To assess the effect of various interventions for weight loss on measures of asthma control and weight loss amongst overweight or obese patients with chronic asthma.
We searched the Cochrane Airways Group's Specialized Register of Trials (CAGR) (derived from systematic searches of bibliographic databases, including the Cochrane Central Register of Controlled Trials (CENTRAL) (The Cochrane Library), MEDLINE, EMBASE, CINAHL, AMED and PsycINFO, and handsearching of respiratory journals and meeting abstracts). We also searched ongoing trials web sites and dissertation databases up to March 2012. We contacted experts in the field and searched reference lists for additional studies.
We included randomized controlled trials (RCTs) of weight loss interventions for overweight or obese participants with asthma compared to either no intervention for weight loss or an alternative weight loss intervention.
Two authors independently assessed study eligibility and risk of bias, and extracted data using a data extraction form. We did not undertake any meta-analysis as there were no suitable data to combine.
We included four completed studies conducted amongst adults (n = 197). Two were published as abstracts, and two as full articles. Interventions included supervised physical activity, low calorie diet and anti-obesity drugs (singly or in combination), and were compared to usual care (two studies), low calorie diet (one study), while one study had three intervention arms (physical activity versus low calorie diet versus a combination of the two). Two studies were conducted in high-income countries, while two were conducted in upper, middle-income countries.

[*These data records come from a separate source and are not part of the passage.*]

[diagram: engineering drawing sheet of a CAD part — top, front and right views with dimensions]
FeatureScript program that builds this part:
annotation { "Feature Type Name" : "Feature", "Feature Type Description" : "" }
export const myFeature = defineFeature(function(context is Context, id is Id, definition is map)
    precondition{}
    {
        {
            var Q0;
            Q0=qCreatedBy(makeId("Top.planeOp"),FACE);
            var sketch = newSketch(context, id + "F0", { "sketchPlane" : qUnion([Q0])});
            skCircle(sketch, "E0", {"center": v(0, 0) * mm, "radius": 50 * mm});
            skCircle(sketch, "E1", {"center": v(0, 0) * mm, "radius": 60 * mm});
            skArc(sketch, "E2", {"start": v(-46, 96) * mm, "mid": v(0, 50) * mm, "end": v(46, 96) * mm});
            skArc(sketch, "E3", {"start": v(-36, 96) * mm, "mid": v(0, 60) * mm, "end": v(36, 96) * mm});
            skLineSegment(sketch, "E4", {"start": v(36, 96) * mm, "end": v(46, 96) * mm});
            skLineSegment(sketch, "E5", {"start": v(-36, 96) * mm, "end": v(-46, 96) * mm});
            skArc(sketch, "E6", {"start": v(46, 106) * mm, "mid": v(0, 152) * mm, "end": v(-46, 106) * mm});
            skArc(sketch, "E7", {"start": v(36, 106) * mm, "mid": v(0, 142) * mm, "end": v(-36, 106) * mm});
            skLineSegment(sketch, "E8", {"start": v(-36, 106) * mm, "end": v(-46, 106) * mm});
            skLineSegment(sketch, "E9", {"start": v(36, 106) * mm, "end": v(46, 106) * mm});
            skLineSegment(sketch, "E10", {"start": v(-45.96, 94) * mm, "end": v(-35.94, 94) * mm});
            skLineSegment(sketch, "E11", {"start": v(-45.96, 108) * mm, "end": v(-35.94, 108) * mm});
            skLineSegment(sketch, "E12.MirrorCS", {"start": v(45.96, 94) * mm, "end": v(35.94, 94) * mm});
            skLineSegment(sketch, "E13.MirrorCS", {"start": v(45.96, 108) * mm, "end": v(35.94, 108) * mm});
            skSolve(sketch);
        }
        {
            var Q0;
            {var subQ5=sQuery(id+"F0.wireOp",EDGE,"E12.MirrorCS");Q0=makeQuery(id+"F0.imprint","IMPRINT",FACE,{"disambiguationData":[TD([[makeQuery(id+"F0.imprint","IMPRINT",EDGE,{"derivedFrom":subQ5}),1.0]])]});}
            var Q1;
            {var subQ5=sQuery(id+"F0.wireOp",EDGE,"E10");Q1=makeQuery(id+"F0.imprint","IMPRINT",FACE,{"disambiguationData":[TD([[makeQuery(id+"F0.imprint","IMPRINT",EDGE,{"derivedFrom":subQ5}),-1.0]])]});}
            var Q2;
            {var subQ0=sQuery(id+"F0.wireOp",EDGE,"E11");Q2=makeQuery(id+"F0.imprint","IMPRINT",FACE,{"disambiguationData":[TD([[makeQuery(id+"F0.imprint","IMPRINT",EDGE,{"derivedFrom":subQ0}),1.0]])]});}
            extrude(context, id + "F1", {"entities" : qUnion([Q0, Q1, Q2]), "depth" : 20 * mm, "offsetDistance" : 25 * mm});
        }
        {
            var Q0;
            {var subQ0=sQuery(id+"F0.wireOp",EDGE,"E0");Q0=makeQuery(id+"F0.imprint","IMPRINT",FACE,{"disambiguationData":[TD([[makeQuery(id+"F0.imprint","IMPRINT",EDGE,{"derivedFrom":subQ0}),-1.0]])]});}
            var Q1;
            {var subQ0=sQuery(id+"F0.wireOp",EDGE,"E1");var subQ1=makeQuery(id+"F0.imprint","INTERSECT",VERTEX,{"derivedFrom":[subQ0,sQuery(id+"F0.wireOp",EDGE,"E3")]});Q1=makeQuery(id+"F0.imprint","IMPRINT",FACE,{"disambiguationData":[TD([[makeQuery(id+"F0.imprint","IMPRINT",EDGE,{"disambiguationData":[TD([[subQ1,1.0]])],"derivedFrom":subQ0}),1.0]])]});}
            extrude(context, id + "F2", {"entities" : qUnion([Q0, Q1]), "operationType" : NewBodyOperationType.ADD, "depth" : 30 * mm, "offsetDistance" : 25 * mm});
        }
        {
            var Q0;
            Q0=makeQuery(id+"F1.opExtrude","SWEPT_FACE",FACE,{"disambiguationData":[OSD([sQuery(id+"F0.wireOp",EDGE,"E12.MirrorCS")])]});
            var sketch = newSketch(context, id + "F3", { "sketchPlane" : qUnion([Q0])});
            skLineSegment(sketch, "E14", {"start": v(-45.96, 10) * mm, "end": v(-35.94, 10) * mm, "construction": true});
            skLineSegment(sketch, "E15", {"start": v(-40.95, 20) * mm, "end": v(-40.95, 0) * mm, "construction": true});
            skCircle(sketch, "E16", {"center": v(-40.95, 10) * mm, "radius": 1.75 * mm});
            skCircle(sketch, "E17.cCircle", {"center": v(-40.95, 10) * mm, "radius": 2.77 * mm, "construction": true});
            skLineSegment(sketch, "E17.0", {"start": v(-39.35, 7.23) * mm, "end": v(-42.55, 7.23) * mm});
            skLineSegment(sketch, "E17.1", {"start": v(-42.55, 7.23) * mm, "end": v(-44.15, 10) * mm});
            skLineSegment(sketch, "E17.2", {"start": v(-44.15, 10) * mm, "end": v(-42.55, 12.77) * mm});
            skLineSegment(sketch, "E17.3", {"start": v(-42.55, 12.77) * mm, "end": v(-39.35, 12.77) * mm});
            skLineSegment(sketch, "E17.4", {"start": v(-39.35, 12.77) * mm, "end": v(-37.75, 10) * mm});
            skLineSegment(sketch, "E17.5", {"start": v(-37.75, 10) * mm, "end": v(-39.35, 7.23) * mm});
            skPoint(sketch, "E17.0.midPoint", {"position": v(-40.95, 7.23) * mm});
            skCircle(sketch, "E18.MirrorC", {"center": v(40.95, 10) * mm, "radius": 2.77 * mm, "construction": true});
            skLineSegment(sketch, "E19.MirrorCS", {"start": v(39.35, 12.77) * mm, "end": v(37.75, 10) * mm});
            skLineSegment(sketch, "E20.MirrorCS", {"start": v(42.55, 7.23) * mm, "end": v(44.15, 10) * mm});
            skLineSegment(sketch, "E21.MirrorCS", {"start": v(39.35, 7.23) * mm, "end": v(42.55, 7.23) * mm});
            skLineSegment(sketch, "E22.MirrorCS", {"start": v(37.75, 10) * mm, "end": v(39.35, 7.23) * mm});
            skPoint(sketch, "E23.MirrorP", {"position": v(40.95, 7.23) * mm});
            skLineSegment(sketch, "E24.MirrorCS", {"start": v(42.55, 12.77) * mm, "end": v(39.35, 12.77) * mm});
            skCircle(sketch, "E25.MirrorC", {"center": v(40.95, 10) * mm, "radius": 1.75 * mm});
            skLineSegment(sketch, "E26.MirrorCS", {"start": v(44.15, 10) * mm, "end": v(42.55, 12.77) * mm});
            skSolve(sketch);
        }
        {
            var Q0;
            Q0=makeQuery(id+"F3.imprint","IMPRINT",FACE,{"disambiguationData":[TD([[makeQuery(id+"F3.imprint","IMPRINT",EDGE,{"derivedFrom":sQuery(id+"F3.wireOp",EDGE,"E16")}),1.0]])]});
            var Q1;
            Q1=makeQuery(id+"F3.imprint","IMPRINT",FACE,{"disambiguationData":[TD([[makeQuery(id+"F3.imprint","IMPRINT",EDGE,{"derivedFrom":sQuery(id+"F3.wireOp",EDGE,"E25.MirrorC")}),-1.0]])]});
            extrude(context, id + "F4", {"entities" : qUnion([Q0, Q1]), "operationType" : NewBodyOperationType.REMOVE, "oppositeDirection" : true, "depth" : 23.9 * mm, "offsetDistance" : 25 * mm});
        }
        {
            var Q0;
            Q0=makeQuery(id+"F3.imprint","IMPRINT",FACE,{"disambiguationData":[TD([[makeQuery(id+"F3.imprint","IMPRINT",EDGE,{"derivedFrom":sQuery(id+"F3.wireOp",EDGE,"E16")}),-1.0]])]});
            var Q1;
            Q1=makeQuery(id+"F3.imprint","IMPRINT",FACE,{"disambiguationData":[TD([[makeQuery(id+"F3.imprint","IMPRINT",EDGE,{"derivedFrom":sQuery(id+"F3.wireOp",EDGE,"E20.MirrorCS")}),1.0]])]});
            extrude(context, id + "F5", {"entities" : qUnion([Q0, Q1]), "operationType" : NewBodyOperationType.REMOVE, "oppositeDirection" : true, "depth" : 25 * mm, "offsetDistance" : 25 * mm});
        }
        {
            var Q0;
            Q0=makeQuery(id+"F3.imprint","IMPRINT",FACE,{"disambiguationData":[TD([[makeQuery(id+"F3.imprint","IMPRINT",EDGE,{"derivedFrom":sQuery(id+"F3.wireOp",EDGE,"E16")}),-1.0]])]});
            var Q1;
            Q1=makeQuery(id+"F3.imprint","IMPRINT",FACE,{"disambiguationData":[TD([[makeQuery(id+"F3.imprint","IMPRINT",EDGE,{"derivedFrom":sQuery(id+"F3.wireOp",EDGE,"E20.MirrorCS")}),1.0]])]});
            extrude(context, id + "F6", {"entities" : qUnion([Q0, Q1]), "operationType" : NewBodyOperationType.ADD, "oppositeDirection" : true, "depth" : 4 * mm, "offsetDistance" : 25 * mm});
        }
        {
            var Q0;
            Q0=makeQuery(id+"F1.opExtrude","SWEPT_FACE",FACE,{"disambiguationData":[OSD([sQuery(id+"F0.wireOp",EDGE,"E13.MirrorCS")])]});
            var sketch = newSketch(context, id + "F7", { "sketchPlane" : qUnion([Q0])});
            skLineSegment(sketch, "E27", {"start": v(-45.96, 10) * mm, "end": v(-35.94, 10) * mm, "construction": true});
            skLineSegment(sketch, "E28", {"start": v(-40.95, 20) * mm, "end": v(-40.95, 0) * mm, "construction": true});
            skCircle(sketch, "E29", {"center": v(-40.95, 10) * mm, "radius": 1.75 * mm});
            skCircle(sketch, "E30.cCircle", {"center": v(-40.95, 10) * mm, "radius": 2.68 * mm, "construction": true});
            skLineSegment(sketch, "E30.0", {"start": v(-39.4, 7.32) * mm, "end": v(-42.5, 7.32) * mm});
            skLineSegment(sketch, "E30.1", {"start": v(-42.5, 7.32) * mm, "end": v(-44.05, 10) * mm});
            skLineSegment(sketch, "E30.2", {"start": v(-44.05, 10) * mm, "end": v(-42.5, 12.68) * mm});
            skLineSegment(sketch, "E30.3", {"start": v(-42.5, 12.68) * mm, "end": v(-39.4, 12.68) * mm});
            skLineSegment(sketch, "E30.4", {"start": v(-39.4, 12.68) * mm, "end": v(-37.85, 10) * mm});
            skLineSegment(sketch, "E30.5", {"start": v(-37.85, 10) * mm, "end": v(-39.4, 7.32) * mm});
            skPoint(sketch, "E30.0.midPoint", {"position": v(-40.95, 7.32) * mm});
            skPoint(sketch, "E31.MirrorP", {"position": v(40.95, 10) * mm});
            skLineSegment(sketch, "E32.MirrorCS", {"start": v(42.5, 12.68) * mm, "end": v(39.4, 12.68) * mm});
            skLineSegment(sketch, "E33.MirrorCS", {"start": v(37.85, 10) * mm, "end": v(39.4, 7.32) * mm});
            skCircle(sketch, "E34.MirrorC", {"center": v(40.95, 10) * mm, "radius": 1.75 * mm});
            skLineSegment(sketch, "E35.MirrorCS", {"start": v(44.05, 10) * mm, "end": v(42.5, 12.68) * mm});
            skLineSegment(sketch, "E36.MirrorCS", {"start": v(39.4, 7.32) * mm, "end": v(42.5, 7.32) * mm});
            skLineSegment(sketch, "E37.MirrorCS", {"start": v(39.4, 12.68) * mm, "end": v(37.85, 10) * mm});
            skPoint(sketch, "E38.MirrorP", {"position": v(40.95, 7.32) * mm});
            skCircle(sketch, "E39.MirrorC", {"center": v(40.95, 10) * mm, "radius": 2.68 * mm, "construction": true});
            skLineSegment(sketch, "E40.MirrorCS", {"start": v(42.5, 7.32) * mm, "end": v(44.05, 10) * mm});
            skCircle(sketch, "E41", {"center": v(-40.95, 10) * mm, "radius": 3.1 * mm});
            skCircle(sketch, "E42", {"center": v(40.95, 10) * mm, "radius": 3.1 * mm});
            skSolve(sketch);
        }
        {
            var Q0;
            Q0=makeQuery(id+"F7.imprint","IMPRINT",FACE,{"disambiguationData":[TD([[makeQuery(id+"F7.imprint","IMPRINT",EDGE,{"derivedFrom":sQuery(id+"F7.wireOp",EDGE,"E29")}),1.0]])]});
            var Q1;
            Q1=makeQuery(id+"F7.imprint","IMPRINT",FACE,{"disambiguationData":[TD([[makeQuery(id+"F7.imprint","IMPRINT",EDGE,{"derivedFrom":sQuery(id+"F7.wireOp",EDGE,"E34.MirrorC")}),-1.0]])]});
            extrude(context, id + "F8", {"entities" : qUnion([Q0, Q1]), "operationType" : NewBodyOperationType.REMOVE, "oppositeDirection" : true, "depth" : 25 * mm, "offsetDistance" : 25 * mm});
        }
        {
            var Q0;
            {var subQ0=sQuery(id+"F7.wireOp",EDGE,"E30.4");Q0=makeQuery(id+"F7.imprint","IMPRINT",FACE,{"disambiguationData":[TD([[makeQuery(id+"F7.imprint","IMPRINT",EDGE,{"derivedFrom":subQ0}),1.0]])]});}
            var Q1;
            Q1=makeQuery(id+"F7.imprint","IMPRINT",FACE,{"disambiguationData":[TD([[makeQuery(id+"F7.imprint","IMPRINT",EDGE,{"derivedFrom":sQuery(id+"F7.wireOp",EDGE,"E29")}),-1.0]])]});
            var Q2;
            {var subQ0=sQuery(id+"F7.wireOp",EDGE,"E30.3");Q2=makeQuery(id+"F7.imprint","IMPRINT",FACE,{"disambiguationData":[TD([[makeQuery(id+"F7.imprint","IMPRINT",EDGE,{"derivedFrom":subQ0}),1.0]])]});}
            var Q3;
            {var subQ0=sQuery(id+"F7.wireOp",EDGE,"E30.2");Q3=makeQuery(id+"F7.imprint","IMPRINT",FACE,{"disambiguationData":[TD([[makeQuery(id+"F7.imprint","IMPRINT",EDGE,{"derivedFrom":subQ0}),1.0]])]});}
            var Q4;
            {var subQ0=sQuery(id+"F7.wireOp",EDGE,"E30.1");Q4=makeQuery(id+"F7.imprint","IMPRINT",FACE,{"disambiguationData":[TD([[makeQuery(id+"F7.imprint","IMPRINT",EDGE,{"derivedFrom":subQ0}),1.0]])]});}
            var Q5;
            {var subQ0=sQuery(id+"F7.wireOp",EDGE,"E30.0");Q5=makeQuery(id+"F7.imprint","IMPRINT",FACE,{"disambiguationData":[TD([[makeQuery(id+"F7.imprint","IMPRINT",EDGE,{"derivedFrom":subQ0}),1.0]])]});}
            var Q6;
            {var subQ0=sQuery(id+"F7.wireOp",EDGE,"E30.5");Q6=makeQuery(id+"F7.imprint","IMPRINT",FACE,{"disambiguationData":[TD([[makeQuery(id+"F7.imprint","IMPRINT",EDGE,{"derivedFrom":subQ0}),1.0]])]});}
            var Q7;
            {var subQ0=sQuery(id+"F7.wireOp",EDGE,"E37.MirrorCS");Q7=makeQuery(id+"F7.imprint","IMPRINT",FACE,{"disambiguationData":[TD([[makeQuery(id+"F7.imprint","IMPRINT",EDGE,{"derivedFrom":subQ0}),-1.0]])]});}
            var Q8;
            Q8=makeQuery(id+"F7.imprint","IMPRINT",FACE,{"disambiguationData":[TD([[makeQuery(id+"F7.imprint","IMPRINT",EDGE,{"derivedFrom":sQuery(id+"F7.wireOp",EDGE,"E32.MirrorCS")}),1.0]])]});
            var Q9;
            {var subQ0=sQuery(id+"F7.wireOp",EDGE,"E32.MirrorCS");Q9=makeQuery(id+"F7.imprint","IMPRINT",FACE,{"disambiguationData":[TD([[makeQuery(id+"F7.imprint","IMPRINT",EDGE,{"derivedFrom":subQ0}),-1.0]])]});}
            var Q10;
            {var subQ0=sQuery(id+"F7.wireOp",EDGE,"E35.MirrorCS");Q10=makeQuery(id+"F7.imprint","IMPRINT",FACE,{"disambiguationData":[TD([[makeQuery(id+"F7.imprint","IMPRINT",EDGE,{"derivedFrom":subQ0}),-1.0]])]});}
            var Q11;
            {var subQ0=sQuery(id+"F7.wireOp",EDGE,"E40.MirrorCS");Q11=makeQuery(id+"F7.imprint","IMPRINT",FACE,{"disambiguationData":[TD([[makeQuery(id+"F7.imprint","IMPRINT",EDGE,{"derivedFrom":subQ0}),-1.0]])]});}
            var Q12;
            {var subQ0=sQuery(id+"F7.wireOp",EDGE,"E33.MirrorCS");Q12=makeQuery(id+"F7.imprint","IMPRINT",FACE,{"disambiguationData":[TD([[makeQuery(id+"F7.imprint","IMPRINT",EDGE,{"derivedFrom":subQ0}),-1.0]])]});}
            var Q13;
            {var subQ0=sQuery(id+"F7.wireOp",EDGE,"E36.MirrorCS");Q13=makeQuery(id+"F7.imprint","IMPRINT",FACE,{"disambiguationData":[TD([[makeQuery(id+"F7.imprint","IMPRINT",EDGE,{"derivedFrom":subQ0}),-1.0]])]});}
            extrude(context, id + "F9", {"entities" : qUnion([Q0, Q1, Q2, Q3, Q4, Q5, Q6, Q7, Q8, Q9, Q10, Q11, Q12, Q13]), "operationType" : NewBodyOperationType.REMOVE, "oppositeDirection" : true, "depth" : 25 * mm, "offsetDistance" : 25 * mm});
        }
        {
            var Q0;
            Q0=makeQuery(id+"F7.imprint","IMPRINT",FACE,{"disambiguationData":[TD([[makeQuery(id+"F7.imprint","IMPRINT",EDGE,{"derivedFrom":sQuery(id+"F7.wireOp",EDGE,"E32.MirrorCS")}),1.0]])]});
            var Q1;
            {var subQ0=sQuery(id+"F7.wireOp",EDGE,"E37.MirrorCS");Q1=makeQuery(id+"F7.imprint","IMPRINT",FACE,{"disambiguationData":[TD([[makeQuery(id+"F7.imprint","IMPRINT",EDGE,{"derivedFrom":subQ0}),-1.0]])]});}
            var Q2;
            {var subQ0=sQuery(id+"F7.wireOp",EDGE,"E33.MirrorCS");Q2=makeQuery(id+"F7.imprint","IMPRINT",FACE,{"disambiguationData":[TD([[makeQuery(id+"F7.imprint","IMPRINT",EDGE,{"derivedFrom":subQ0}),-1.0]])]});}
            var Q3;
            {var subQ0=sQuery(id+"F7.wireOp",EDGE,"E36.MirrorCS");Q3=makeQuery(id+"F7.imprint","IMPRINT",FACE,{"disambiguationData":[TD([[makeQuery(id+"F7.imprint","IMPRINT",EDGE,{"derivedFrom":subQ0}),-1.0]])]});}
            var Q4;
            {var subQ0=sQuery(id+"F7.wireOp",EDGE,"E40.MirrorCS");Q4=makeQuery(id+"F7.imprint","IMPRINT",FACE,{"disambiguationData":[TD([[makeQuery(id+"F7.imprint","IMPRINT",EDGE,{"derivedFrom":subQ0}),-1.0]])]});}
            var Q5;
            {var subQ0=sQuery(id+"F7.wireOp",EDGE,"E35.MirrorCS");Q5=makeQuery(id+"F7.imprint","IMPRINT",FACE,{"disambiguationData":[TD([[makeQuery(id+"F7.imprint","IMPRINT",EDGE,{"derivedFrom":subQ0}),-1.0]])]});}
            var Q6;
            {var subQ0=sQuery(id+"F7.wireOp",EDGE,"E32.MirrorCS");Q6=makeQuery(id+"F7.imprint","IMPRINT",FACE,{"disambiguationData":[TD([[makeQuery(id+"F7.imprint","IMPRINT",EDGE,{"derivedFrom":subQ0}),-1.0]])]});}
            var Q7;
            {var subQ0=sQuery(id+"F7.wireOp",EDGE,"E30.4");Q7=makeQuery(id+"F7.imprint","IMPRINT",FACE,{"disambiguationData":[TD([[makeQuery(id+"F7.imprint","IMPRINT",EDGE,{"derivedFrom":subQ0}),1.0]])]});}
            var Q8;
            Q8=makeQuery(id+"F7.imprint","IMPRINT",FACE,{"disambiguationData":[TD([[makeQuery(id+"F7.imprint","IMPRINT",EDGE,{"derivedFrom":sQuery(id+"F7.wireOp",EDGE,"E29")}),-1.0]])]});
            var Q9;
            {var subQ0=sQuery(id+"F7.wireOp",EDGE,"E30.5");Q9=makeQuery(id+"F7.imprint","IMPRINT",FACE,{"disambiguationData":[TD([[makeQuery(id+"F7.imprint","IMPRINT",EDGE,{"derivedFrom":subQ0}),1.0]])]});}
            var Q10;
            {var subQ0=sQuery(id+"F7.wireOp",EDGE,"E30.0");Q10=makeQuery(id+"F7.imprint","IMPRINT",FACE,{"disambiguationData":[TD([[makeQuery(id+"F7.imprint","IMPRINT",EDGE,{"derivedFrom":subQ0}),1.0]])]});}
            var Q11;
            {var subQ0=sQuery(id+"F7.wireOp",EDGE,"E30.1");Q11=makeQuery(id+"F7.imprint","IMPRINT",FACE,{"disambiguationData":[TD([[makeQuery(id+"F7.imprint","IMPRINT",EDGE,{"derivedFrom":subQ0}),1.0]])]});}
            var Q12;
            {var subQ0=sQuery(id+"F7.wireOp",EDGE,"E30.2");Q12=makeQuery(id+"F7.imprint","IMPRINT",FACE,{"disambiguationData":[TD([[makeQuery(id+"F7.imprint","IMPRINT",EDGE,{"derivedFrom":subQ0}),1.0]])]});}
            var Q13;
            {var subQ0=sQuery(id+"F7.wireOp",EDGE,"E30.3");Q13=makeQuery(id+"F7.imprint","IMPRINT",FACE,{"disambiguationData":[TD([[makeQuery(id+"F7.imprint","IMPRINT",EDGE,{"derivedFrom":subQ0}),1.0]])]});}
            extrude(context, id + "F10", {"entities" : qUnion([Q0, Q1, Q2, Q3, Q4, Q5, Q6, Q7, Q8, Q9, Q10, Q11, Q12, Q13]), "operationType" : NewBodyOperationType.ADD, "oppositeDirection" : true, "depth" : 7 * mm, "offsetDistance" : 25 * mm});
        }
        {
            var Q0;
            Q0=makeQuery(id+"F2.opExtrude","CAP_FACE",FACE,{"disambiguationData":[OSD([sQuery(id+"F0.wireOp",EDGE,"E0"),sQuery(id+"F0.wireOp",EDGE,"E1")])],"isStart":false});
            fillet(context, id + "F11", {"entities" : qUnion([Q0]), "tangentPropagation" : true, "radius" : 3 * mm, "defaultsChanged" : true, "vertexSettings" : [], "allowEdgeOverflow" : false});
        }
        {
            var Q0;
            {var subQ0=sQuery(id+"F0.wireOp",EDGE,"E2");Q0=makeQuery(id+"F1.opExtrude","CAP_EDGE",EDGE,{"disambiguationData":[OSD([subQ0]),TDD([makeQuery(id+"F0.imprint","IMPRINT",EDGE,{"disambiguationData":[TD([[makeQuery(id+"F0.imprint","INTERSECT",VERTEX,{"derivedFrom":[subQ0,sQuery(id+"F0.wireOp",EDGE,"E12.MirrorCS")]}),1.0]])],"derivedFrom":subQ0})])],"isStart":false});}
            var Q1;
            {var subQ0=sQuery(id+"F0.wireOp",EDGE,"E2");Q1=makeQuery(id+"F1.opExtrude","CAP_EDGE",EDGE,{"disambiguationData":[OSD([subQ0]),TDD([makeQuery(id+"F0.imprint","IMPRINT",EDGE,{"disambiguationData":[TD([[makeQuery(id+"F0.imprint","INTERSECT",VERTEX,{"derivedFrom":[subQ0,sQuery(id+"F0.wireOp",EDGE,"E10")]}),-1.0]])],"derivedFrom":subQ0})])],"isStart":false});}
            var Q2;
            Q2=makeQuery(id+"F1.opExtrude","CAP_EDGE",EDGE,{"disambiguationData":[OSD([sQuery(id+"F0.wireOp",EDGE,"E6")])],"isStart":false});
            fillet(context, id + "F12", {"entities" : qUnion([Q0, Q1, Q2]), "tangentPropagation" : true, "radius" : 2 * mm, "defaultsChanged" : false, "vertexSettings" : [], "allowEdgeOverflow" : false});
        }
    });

All studies had an unclear risk of selection and a high risk of detection bias. One of the studies found a statistically significant reduction in symptoms scores in treatment compared to control groups: the difference between groups in total St. George's Respiratory Questionnaire (SGRQ) score was −10 units (95% CI -18 to−1; P = 0.02). One study showed reduction in doses of rescue medication in treatment compared with control groups in the short term. Weight loss was associated with some improvement in forced expiratory volume in 1 second (FEV1) and forced vital capacity (FVC) in one study, which was statistically significant, but clinically unimportant; there was no improvement in peak expiratory flow rate (PEFR). No data were reported on health care utilization and adverse effects. One study reported statistically significant weight loss in the treatment group compared to controls with no intervention, which was still significant at one year follow-up.